### Excerpt to read:
Cloud computing was not designed for security, although organizations such as Cloud Security Alliance (CSA) and Open Web Application Security Project (OWASP) are making great strides in helping the industry solve the myriad security problems confronting cloud computing. The benchmark guidelines established by the CSA in the document, Guidance for Critical Areas of Focus in Cloud Computing, are a great first step. This article is intended to pick up where the CSA guide left off in terms of defining what a distributed Web application firewall (dWAF) should look like in order to meet the standards set within the CSA document.
Alex Meisel is the CTO of Art of Defence GmbH, member of OWASP and Cloud Security Alliance. Alex’s core focus is Web application security.
In order to accurately outline how a dWAF is possible while maintaining all the benefits of a completely virtualized environment – reduced IT overhead, flexible footprint management, virtually unlimited scalability – a brief overview of cloud technology is needed. Far more than simply maximizing current hardware resources to benefit from unused CPU power, today there are three main technologies available in a cloud that provide the backbone for real productivity gains and compelling business services for companies that don’t want to invest in the hardware scaling burdens common today.
Software as a service (SaaS) offers users virtualized software through a thin client, usually any standard Web browser. The benefit for users is access to software without any of the headaches of owning the programs – scaling and resources are taking care of, and patching and upgrades are managed.

### Given information:
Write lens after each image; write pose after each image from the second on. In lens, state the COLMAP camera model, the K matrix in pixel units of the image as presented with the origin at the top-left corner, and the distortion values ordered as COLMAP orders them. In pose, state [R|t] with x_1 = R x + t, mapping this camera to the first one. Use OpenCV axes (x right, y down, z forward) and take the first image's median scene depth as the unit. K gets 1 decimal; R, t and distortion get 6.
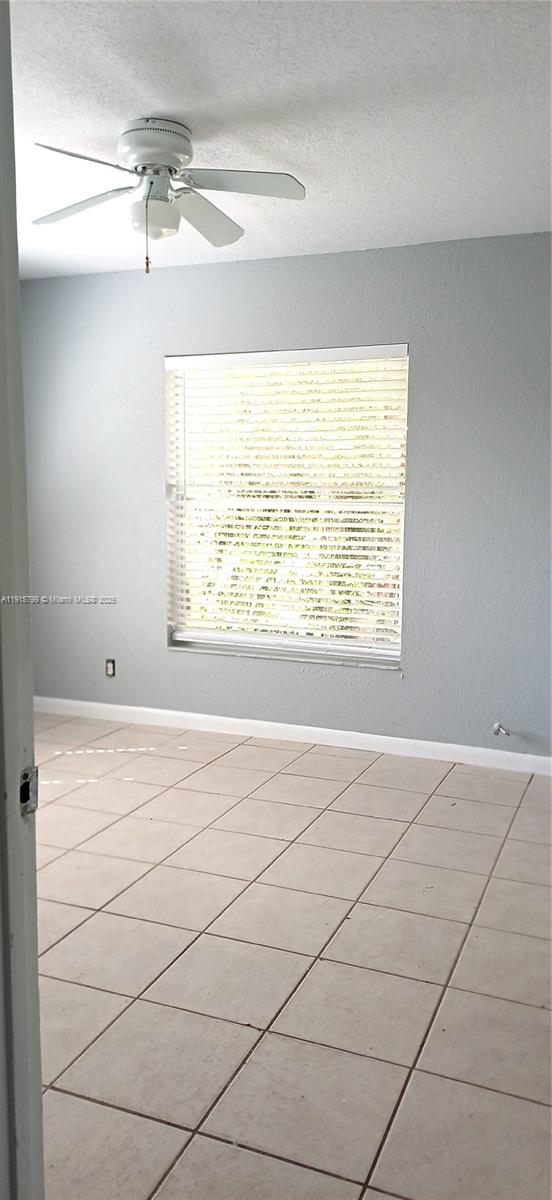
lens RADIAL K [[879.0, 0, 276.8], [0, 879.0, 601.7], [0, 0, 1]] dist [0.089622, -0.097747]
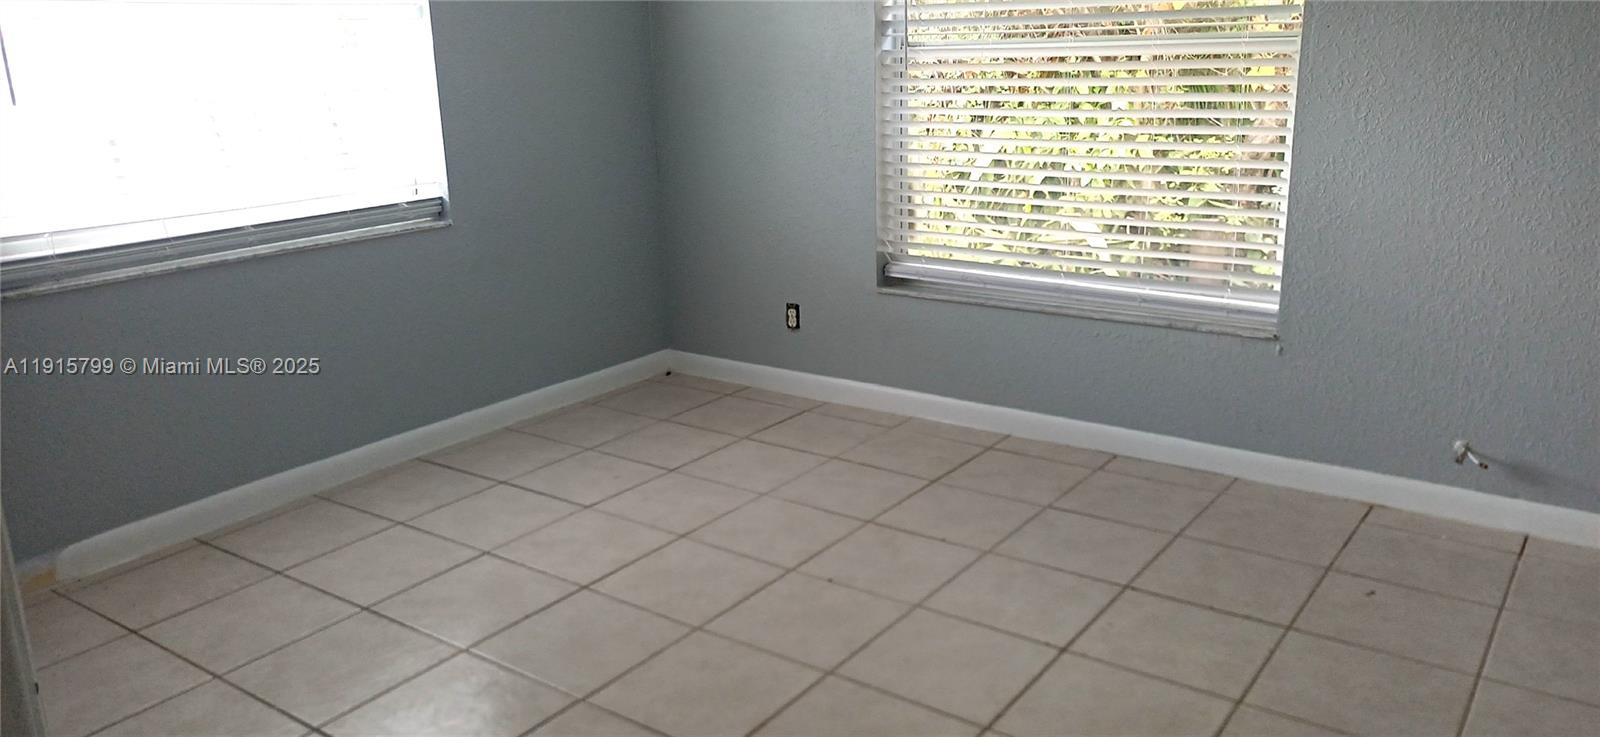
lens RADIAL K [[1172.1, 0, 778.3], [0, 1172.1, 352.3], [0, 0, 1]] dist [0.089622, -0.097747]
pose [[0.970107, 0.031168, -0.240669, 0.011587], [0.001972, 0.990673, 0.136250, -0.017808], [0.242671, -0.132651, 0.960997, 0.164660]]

### Action item:
In the cloud security article, find every abbreviation that comes with its full form written out, and give each one paired with that full form.

### Exercise response:
CSA: Cloud Security Alliance
OWASP: Open Web Application Security Project
dWAF: distributed Web application firewall
SaaS: Software as a service